Second, most software and SaaS offerings have minimal variable costs. The cost of adding one more customer is minimal. We often think of "fair" pricing in terms of a markup over the vendor's expenses, but this frame is not helpful to these businesses. The technical components of providing a hosted service - compute, storage, bandwidth - are very cheap! The founder lacks a cost basis to guide the lower bound of pricing.
Third, without a theory of value or cost, many founders fall back on advice about pricing pages that focus on presentation rather than value. For example, "show something too cheap and something high-end, so customers pick the goldilocks choice." This tactical approach is insidious because it is easy to follow, luring many away from the more challenging problem: connecting value to the customer.
The question we must answer is, "what matters?" Where does value come from for the customer? You are not alone in looking for an answer: even many big companies do not have a handle on this question.
So let's answer it! Try writing a blog post that owns "what does all this mean?" There could be a real expert marketing play in getting ahead of this to explain why each level makes sense for various use cases.
"Free is where you can tinker, but as soon as you hit meaningful development, you will see our rate limit (or whatever) kick in. That's why starter/professional/middle-tier is for getting deeper into your development, providing the tools you need to do it right without paying for the scale benefits you don't need.
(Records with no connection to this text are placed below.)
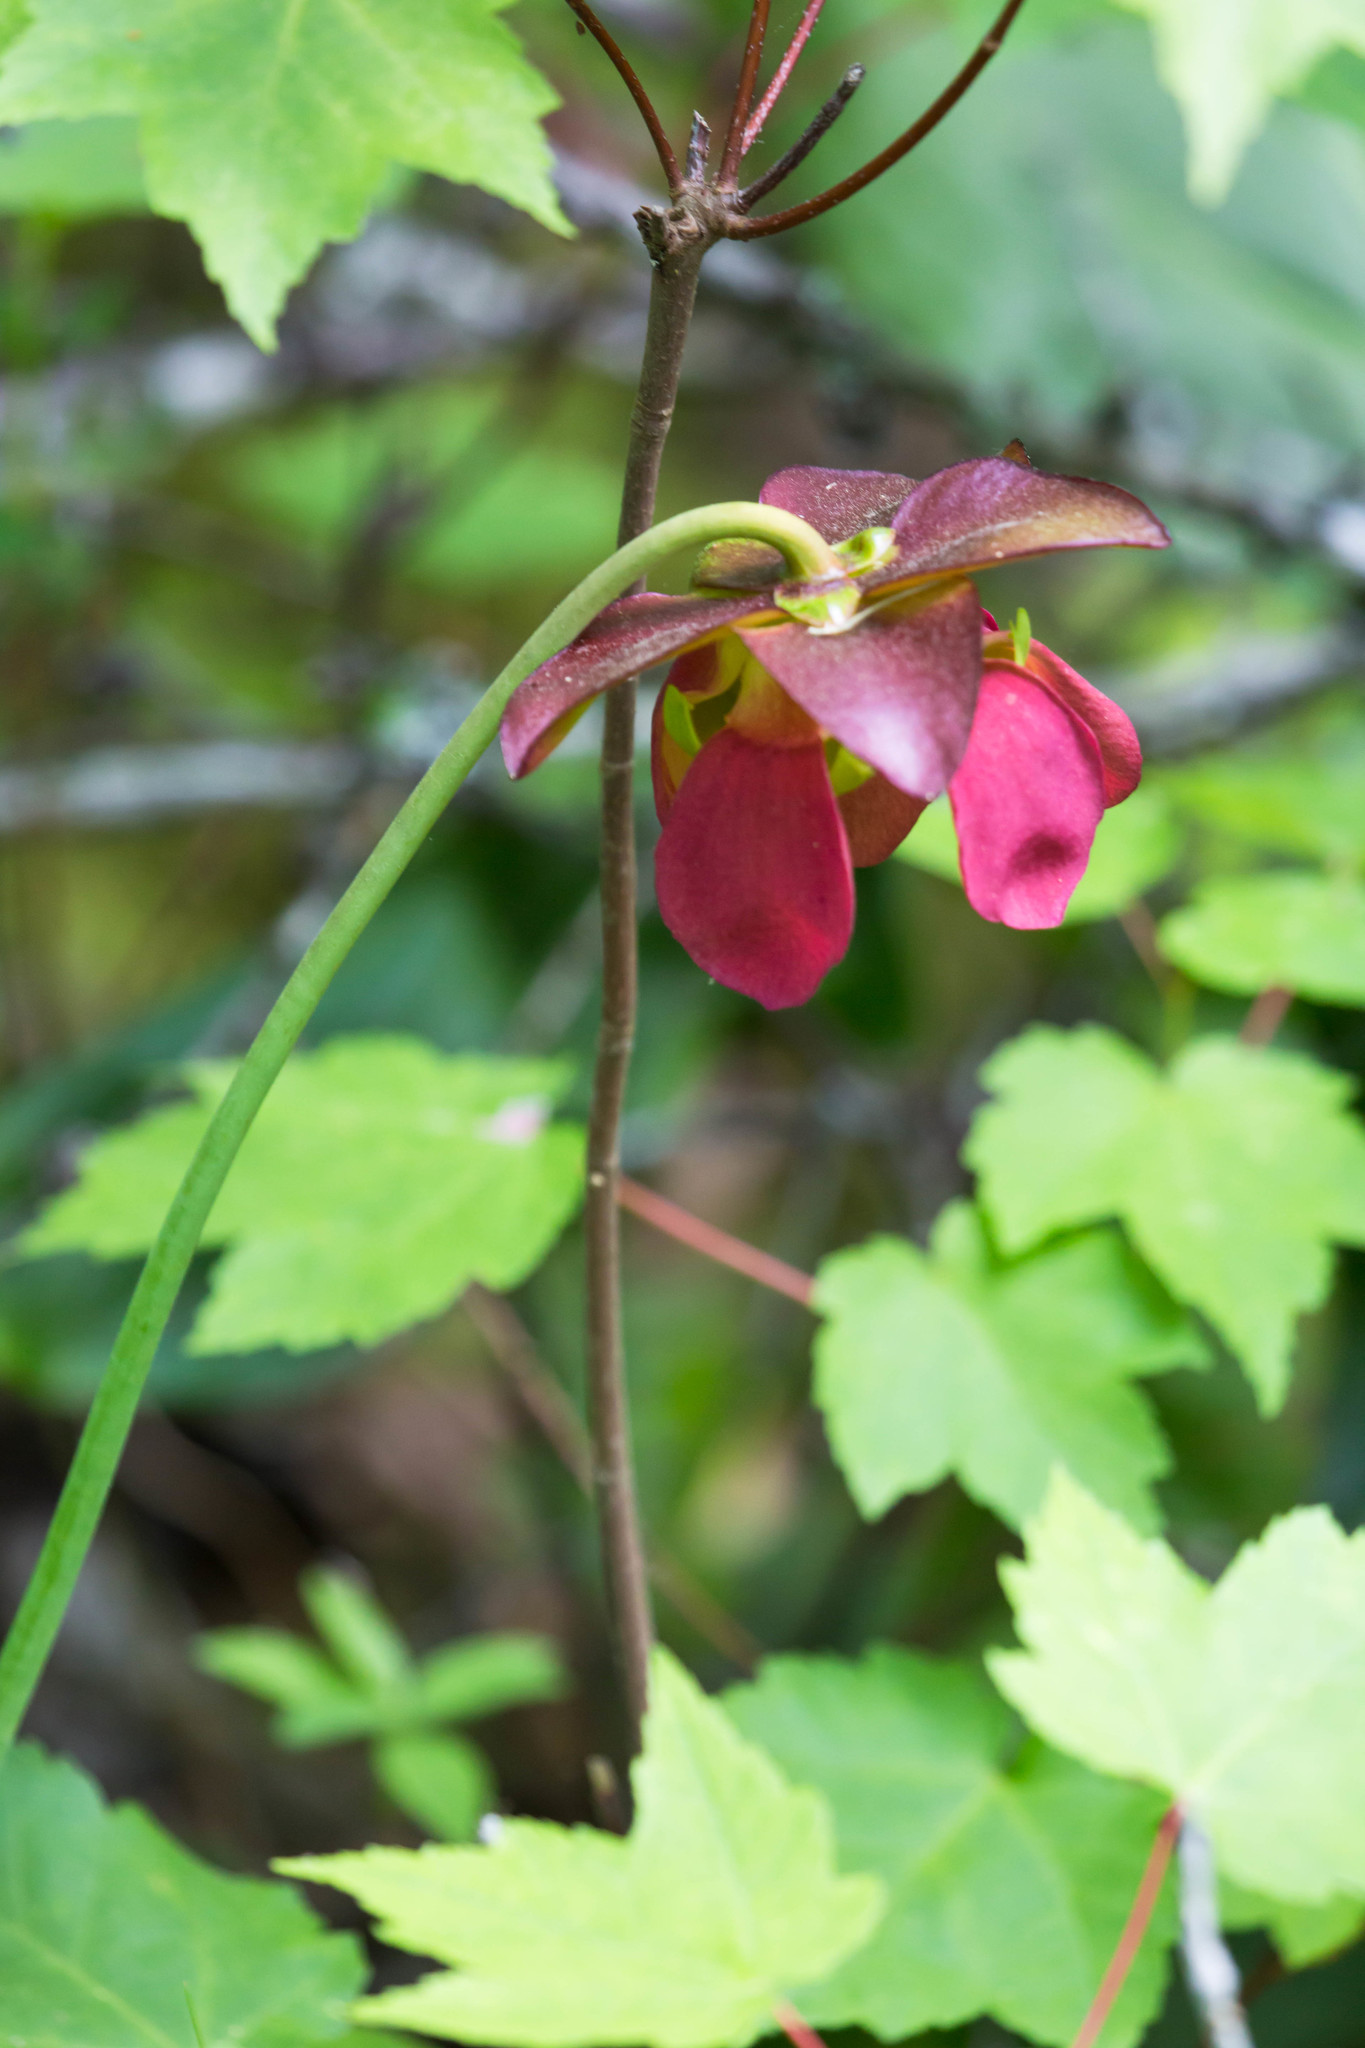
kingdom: Plantae
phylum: Tracheophyta
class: Magnoliopsida
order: Ericales
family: Sarraceniaceae
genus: Sarracenia
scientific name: Sarracenia purpurea
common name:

"It's even good for MVP! Then the scale-up pricing is what you want after you get those first hundred customers / thousand transactions. That's where you get service guarantees and our backing to make sure you stay up."
Telling a story will build trust. Even a short tale like the above can move the positioning from a vendor to an advisor. Customers have more confidence in the company that helps them think through what matters.
Further, this storytelling exercise will elevate the issues that separate high use from non-production use. For example, many SaaS businesses are most valuable when customers use them as part of a production process. That's where the money is! So high use would be putting your SaaS into a production use case. What do people care about in production use cases? Often, the biggest issue is safety and brand control.
Safety can come from features, but more often, it comes from support. Can you offer a super-short support turnaround at this next level? Can you put an insurance policy or an audit behind the service? These are not adding more technological surface area or volume: they are about the value of the service as a component of the customer's business or life.
Before then, they may care most about ease of use to adopt your technology on a partial basis, potentially in parallel to official production use or in its corner of the business. For here, the features most important are about ease of use.
One of the exciting aspects is that changing tiers does not just have to add features. You can take some away! Those features most useful in the tinkering or partial-deployment phase may be harmful in production. Remove them and make it not just "higher price" but also "for production use."
Implementation of this storytelling idea will depend on your startup, technology, and - most of all - your market. Start today. Take a stab at writing what matters at each step in the customer's journey. What do you have that drives maximum value for that step? That becomes a psychometric segmentation for pricing that will drive more value.
Figure out what matters in the market and tell them about it. Your economics will benefit, and the value to your customers will be priceless.
I am grateful for the feedback from the Foster community before publication. As always, errors are my own.